### Your instructions
Would you please return the data below verbatim, without its pictures?

====== Material supplied ======

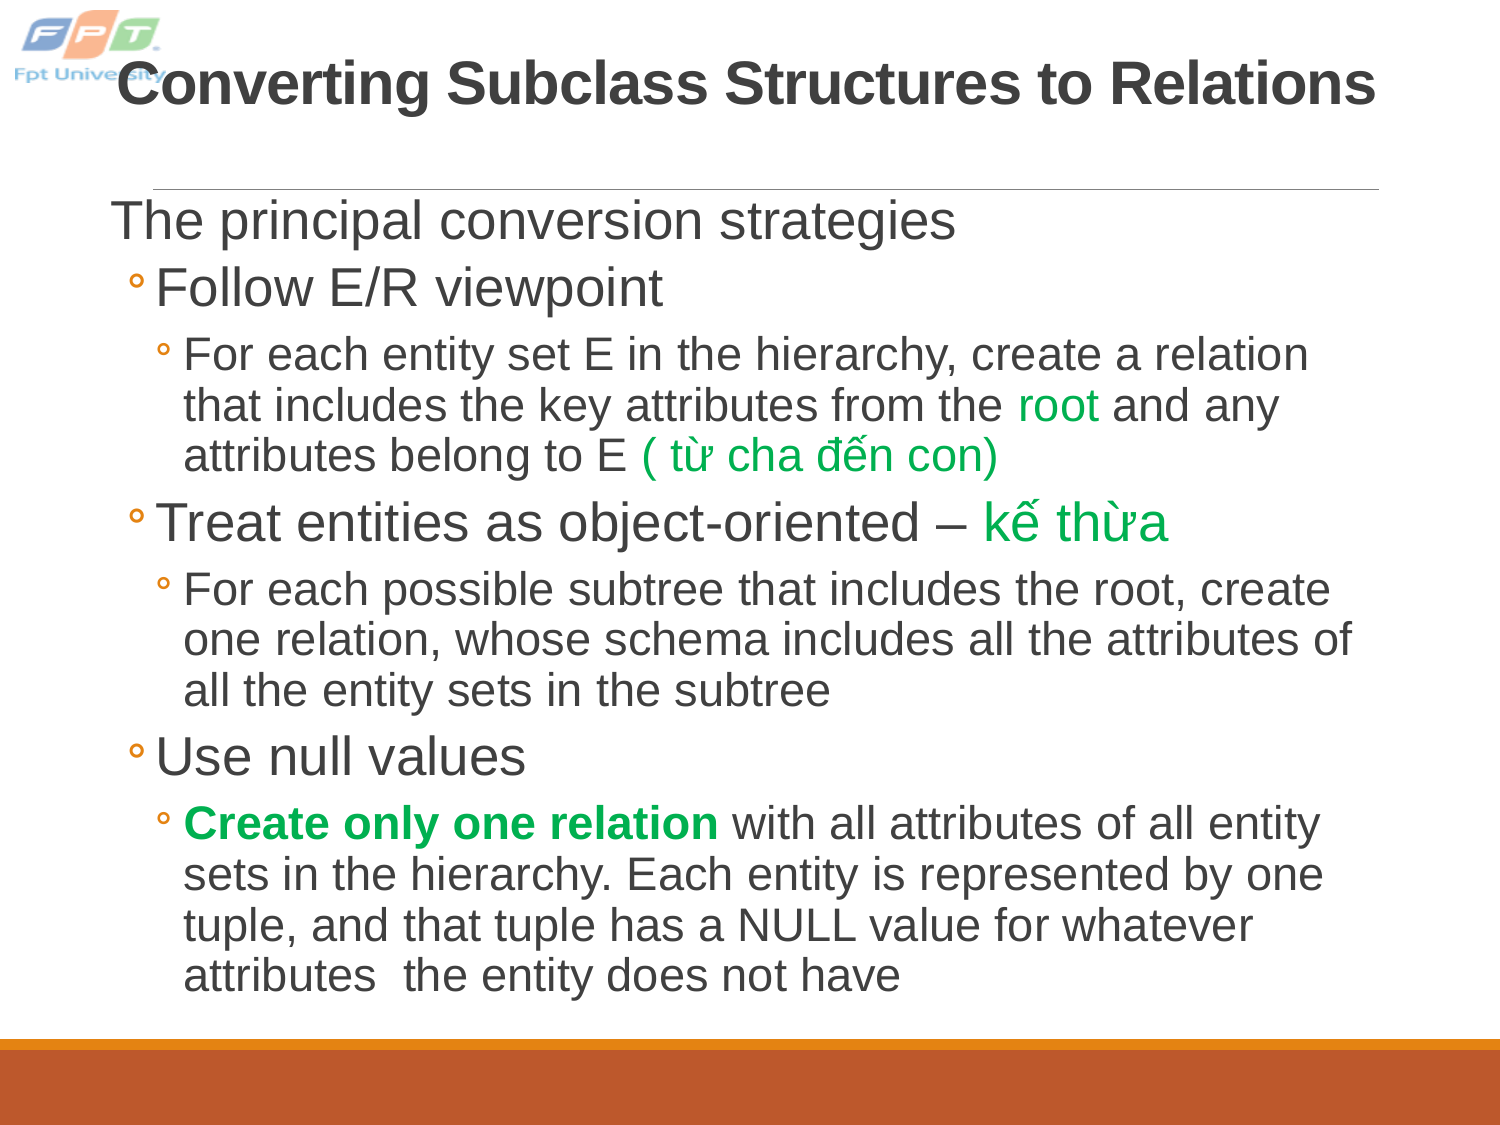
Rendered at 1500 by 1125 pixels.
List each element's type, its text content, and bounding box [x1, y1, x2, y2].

list The principal conversion strategies Follow E/R viewpoint For each entity set E in the hierarchy, create a relation that includes the key attributes from the root and any attributes belong to E ( từ cha đến con) Treat entities as object-oriented – kế thừa For each possible subtree that includes the root, create one relation, whose schema includes all the attributes of all the entity sets in the subtree Use null values Create only one relation with all attributes of all entity sets in the hierarchy. Each entity is represented by one tuple, and that tuple has a NULL value for whatever attributes the entity does not have [96, 185, 1399, 1017]
title Converting Subclass Structures to Relations [96, 47, 1399, 185]
text_box [15, 10, 166, 83]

======

### Result of this task
Rendered at 1500 by 1125 pixels.
List each element's type, its text content, and bounding box [x1, y1, x2, y2].

list The principal conversion strategies Follow E/R viewpoint For each entity set E in the hierarchy, create a relation that includes the key attributes from the root and any attributes belong to E ( từ cha đến con) Treat entities as object-oriented – kế thừa For each possible subtree that includes the root, create one relation, whose schema includes all the attributes of all the entity sets in the subtree Use null values Create only one relation with all attributes of all entity sets in the hierarchy. Each entity is represented by one tuple, and that tuple has a NULL value for whatever attributes the entity does not have [96, 185, 1399, 1017]
title Converting Subclass Structures to Relations [96, 47, 1399, 185]
text_box [15, 10, 166, 83]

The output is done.